*Problem description*: Filter the records below and copy every line containing the word "lines".

Given records below:

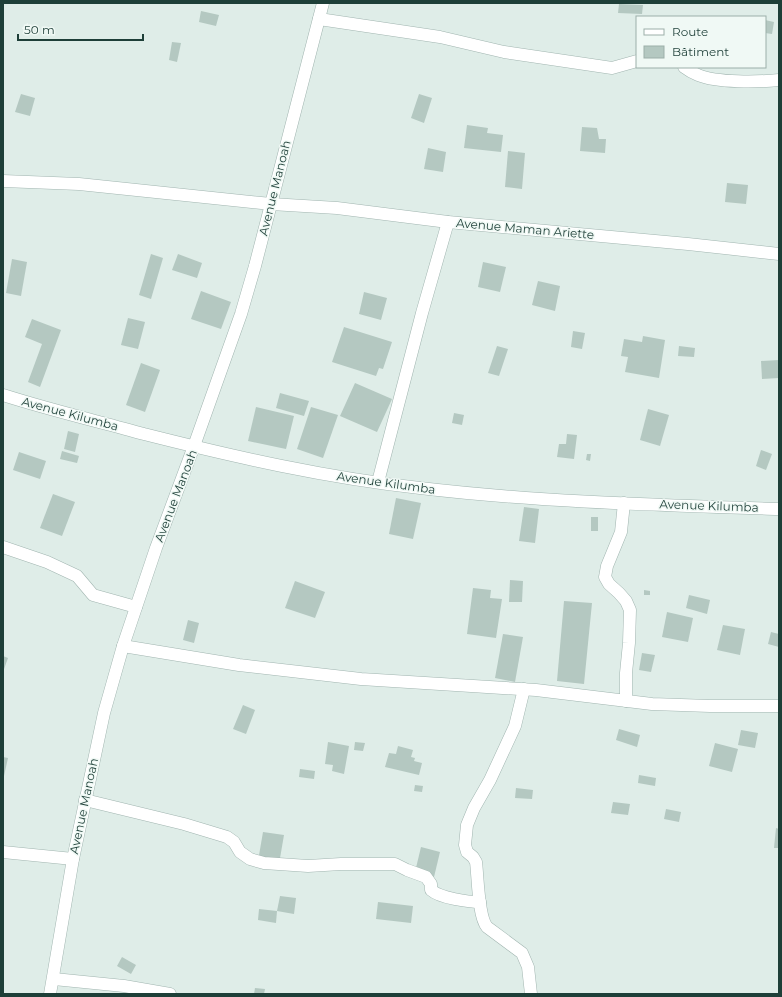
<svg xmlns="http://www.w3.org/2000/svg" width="782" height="997" viewBox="0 0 782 997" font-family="Montserrat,sans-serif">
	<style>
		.building { fill: #b4c8c1 }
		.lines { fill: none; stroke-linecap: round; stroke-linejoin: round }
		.street-casing { stroke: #a1b5b0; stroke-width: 13 }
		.street { stroke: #fff; stroke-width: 12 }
		.labels { text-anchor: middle; stroke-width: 3; stroke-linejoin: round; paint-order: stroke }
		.street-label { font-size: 12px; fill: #1e3f38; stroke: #f0f9f5 }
	</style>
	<rect width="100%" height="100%" fill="#dfede8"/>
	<g class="building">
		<path d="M619,4L643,5L642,14L618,13Z"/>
		<path d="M201,11L219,15L216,26L199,22Z"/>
		<path d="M765,20L774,22L772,34L765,33Z"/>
		<path d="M172,42L181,43L177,62L169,60Z"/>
		<path d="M21,94L35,98L30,116L15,112Z"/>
		<path d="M419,94L432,98L424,123L411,118Z"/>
		<path d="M467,125L488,128L487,133L503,135L501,152L464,148Z"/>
		<path d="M582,127L597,128L599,139H606L605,153L580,151Z"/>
		<path d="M428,148L446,152L443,172L424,169Z"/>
		<path d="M508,151L525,153L522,189L505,187Z"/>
		<path d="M727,183L748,185L746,204L725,202Z"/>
		<path d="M151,254L163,258L151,299L139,295Z"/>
		<path d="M178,254L202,263L197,278L172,270Z"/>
		<path d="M12,259L27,262L21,296L6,293Z"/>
		<path d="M483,262L506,267L500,292L478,287Z"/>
		<path d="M538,281L560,286L555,311L532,305Z"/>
		<path d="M201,291L231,302L221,329L191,319Z"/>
		<path d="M364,292L387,298L381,320L359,314Z"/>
		<path d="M128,318L145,322L138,349L121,345Z"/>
		<path d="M32,319L61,330L40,387L28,382L42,344L25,337Z"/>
		<path d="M344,327L392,342L383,369L379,368L376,376L332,362Z"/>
		<path d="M573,331L585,333L582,349L571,347Z"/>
		<path d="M643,336L665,340L659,378L625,372L628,357L621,356L624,339L642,342Z"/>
		<path d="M497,346L508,349L499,376L488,373Z"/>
		<path d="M679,346L695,348L694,357L678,356Z"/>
		<path d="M779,360V378L762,379L761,361Z"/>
		<path d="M141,363L160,370L145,412L126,405Z"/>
		<path d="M355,383L392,399L377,432L340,416Z"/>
		<path d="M280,393L309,401L304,416L276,408Z"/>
		<path d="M256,407L294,416L286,449L248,441Z"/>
		<path d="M311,407L338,415L323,458L297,449Z"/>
		<path d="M648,409L669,415L660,446L640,440Z"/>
		<path d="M454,413L464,415L462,425L452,423Z"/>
		<path d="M68,431L79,434L75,452L64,449Z"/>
		<path d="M567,434L577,435L574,459L557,457L559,444H566Z"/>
		<path d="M761,450L772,454L766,470L756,466Z"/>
		<path d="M62,451L79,456L77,463L60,459Z"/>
		<path d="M19,452L46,461L40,479L13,470Z"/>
		<path d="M587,454H591L590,461L586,460Z"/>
		<path d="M53,494L75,502L62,536L40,528Z"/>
		<path d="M396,498L421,503L413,539L389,534Z"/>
		<path d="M524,507L539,509L535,543L519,541Z"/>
		<rect x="591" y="517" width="7" height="14"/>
		<path d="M510,580L523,581L522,602H509Z"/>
		<path d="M295,581L325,592L315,618L285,608Z"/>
		<path d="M473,588L491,590L490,598L502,599L496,638L467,634Z"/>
		<path d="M644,590L650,591V595H644Z"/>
		<path d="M689,595L710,600L707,614L686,608Z"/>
		<path d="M564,601L592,603L584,684L557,681Z"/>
		<path d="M667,612L693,618L688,642L662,637Z"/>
		<path d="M188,620L199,623L194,643L183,640Z"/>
		<path d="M723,625L745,629L740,655L717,650Z"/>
		<path d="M771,632L779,634V647L768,644Z"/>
		<path d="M503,634L523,637L515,682L495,678Z"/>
		<path d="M642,653L655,655L651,672L639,670Z"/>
		<path d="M3,656L8,658L3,672Z"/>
		<path d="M243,705L255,710L246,734L233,729Z"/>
		<path d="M619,729L640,735L637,747L616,740Z"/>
		<path d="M741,730L758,733L755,748L738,745Z"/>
		<path d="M328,742L349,746L344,774L332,771L333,765L325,764Z"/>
		<path d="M355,742L365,743L363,751L354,750Z"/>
		<path d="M715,743L738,749L732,772L709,766Z"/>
		<path d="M398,746L413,750L411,757L415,758L414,761L422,763L419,775L385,767L389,753L396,754Z"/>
		<path d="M3,757L8,758L4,776H3Z"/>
		<path d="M300,769L315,771L314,779L299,777Z"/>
		<path d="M639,775L656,778L655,786L638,783Z"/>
		<path d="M415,785L423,786L422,792L414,791Z"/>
		<path d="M516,788L533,790L532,799L515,798Z"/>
		<path d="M613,802L630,804L628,815L611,813Z"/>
		<path d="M666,809L681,812L679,822L664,819Z"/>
		<path d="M776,828L779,829V848H774Z"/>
		<path d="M263,832L284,835L279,864L258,861Z"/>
		<path d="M421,847L440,852L434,877L415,872Z"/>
		<path d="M280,896L296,898L294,914L277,911Z"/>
		<path d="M378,902L413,906L411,923L376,919Z"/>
		<path d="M259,909L277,911L276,923L258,920Z"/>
		<path d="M122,957L136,965L131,974L117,966Z"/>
		<path d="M255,988L265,989L264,994H254Z"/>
	</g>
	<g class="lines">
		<g class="street-casing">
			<g id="street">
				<path d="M319,19L440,37L504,52L612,68L637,61"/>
				<path d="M684,67C688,70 693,73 698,75C717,83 758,82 779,80"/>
				<path d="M3,181L79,184L271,204L337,208L448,222L688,244L779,254"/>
				<path d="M3,395C50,410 97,421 144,434C235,457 327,478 420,488C539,502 659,505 779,509"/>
				<path d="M378,482L422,313L448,222"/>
				<path d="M624,503L621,532L607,566L605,577L609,584L619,593L626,601L630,610L629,643L626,673V701"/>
				<path d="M3,547L47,562L77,576L93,595L136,607"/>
				<path d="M123,646L239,665L361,679L536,690L652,704L710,706H779"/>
				<path d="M524,689L515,726L490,780L474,808L467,825L465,845L467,852L473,857L476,862C478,877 478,916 487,927L522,953L528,967L531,994"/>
				<path d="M85,800L184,824L227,837L234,842L240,852L250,859L264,863L308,866L341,864H395L407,870L426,877L431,884V890C440,898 468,902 480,902"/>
				<path d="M3,852L73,859"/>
				<path d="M54,979L124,986L170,994"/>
				<path d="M50,994L73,859L104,713L123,646L156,548L194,446L241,314L255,266L323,3"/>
			</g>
		</g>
		<use href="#street" class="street"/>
	</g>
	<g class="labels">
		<g class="street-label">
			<text transform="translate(275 188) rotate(-76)" y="4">Avenue Manoah</text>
			<text transform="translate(525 229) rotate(5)" y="4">Avenue Maman Ariette</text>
			<text transform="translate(70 414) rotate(15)" y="4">Avenue Kilumba</text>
			<text transform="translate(386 483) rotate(8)" y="4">Avenue Kilumba</text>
			<text transform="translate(176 496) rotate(-69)" y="4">Avenue Manoah</text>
			<text transform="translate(709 506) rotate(2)" y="4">Avenue Kilumba</text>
			<text transform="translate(84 806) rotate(-78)" y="4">Avenue Manoah</text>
		</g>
	</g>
	<rect width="782" height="997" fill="none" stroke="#1e3f38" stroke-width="8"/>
	<rect x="636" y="16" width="130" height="52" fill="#f0f9f5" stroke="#9cafa9"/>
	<rect x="644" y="29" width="20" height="6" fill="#ffffff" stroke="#9cafa9"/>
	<text x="672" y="36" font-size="12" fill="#1e3f38">Route</text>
	<rect x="644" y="46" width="20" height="12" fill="#b4c8c1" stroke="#9cafa9"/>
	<text x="672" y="56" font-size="12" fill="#1e3f38">Bâtiment</text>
	<path d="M18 34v6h125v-6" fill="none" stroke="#1e3f38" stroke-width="2"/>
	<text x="24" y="34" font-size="12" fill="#1e3f38" stroke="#f0f9f5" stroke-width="3" paint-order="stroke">50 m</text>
</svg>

End of Given records.

*Exercise output*:
		.lines { fill: none; stroke-linecap: round; stroke-linejoin: round }
	<g class="lines">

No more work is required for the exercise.